TABLE 5: DNS and LDAP
Domain Name System (DNS)LDAP
Hierarchical, distributed, partitioned, replicatedEmerging standard
Most-used naming serviceGreat for fine-grained attributes and look-ups
Great for finding systemsLDAP is used to access objects inside a domain
Not very good for accessing fine-grained attributes 
Used to find LDAP server that is a domain controller 

Exchange 2000 Server relies upon specific DNS services. Exchange 2000 replies upon Service Resource Records (SRV-RR) to locate domain controllers, global catalog servers, and sites. Exchange does not enter any Service Resource Records for the Exchange servers. Instead, Exchange servers are registered in DNS as Address (A) records, and Exchange 2000 uses these Address records to locate other Exchange servers in the forest. Exchange 2000 also uses DNS Mail Exchanger (MX) records to identify Exchange and non-Exchange mail servers that support different domain namespaces. SMTP (including the Exchange SMTP connector) uses the MX records to locate preferred SMTP mail servers.

In addition, some Exchange 2000 components use Internet Information Server (IIS) Web services. For example, Outlook Web Access (OWA), Instant Messaging, and Conferencing all have an associated namespace. DNS aliases can be used to provide users with a more friendly representation of the namespace.

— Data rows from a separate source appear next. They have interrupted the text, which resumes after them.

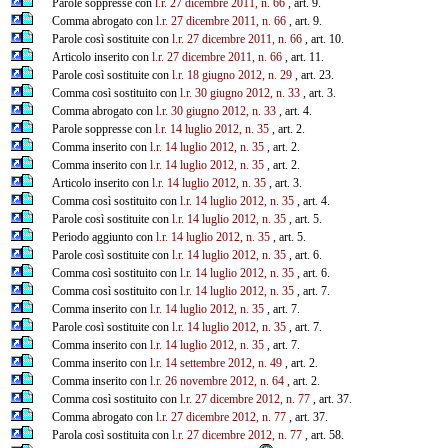
Parole soppresse con
l.r. 27 dicembre 2011, n. 66
, art. 9.
Comma abrogato con
l.r. 27 dicembre 2011, n. 66
, art. 9.
Parole così sostituite con
l.r. 27 dicembre 2011, n. 66
, art. 10.
Articolo inserito con
l.r. 27 dicembre 2011, n. 66
, art. 11.
Parole così sostituite con
l.r. 18 giugno 2012, n. 29
, art. 23.
Comma così sostituito con
l.r. 30 giugno 2012, n. 33
, art. 3.
Comma abrogato con
l.r. 30 giugno 2012, n. 33
, art. 4.
Parole soppresse con
l.r. 14 luglio 2012, n. 35
, art. 2.
Comma inserito con
l.r. 14 luglio 2012, n. 35
, art. 2.
Comma inserito con
l.r. 14 luglio 2012, n. 35
, art. 2.
Articolo inserito con
l.r. 14 luglio 2012, n. 35
, art. 3.
Comma così sostituito con
l.r. 14 luglio 2012, n. 35
, art. 4.
Parole così sostituite con
l.r. 14 luglio 2012, n. 35
, art. 5.
Periodo aggiunto con
l.r. 14 luglio 2012, n. 35
, art. 5.
Parole così sostituite con
l.r. 14 luglio 2012, n. 35
, art. 6.
Comma così sostituito con
l.r. 14 luglio 2012, n. 35
, art. 6.
Comma così sostituito con
l.r. 14 luglio 2012, n. 35
, art. 7.
Comma inserito con
l.r. 14 luglio 2012, n. 35
, art. 7.
Parole così sostituite con
l.r. 14 luglio 2012, n. 35
, art. 7.
Comma inserito con
l.r. 14 luglio 2012, n. 35
, art. 7.
Comma inserito con
l.r. 14 settembre 2012, n. 49
, art. 2.
Comma inserito con
l.r. 26 novembre 2012, n. 64
, art. 2.
Comma così sostituito con
l.r. 27 dicembre 2012, n. 77
, art. 37.
Comma abrogato con
l.r. 27 dicembre 2012, n. 77
, art. 37.
Parola così sostituita con
l.r. 27 dicembre 2012, n. 77
, art. 58.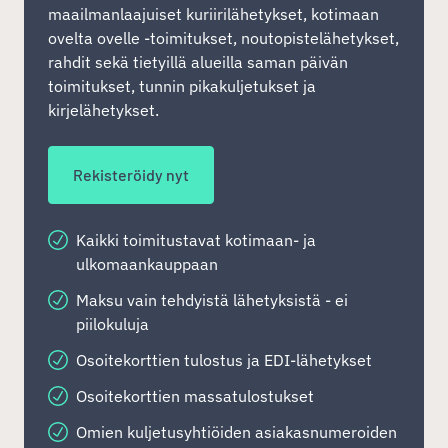
maailmanlaajuiset kuriirilähetykset, kotimaan
ovelta ovelle -toimitukset, noutopistelähetykset,
rahdit sekä tietyillä alueilla saman päivän
toimitukset, tunnin pikakuljetukset ja
kirjelähetykset.
Rekisteröidy nyt
Kaikki toimitustavat kotimaan- ja
ulkomaankauppaan
Maksu vain tehdyistä lähetyksistä - ei
piilokuluja
Osoitekorttien tulostus ja EDI-lähetykset
Osoitekorttien massatulostukset
Omien kuljetusyhtiöiden asiakasnumeroiden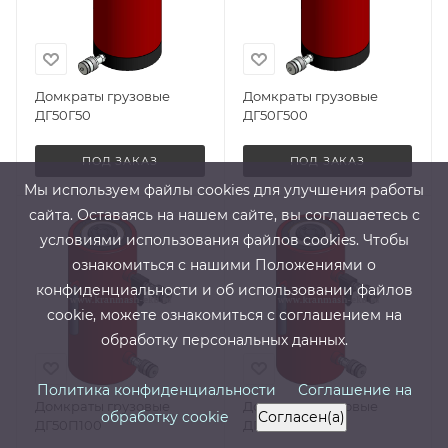
Домкраты грузовые
Домкраты грузовые
ДГ50Г50
ДГ50Г500
ПОД ЗАКАЗ
ПОД ЗАКАЗ
Мы используем файлы cооkies для улучшения работы
сайта. Оставаясь на нашем сайте, вы соглашаетесь с
условиями использования файлов cооkies. Чтобы
ознакомиться с нашими Положениями о
конфиденциальности и об использовании файлов
cookie, можете ознакомиться с соглашением на
обработку персональных данных.
Политика конфиденциальности
Соглашение на
Домкраты грузовые
Домкраты грузовые
обработку cookie
Согласен(а)
ДГ50П100
ДГ50П150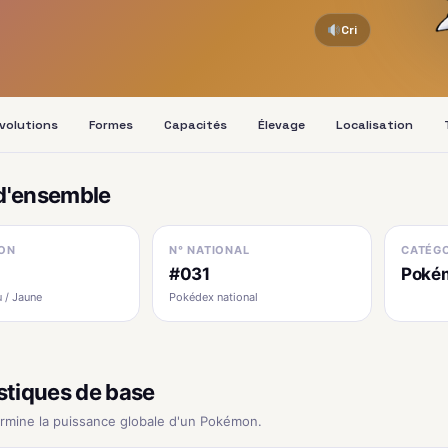
Cri
volutions
Formes
Capacités
Élevage
Localisation
d'ensemble
ON
N° NATIONAL
CATÉGO
#031
Poké
 / Jaune
Pokédex national
stiques de base
ermine la puissance globale d'un Pokémon.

By default, the Windows 2000 domain name as registered in DNS is used as part of the e-mail address for users within the domain. For example, users in the dallas.compaq.com domain would have users of the form user-name@dallas.compaq.com. However, this need not be the case. Although a user’s Windows 2000 logon name might be username@dallas.compaq.com, the generation of e-mail addresses can be controlled using the following procedure:

  1. Start the System Manager from the Windows 2000 Start menu by selecting Programs, Microsoft Exchange, System Manager.
  2. Select Recipients, Recipient Policies, and then double-click Default Policy to display the Default Policy Properties ( Figure 11). The E-Mail Addresses tab contains the default e-mail address general rules.
Windows Internet naming service (WINS)
WINS and NetBIOS are still supported by Windows 2000. In fact, Windows 2000 has enhanced WINS by adding manual tombstoning, improved management tools, enhanced filtering, and dynamic record deletion. While Windows 2000 no longer relies upon WINS, WINS is still used by Windows NT 4.0 domain members in a mixed environment and by legacy applications.

You should evaluate your use of WINS. For an existing Windows NT environment that is migrating to Windows 2000, you will need to keep WINS running for coexistence. You should consider how names would be supported in both DNS and WINS because clients may be using either one to access resources.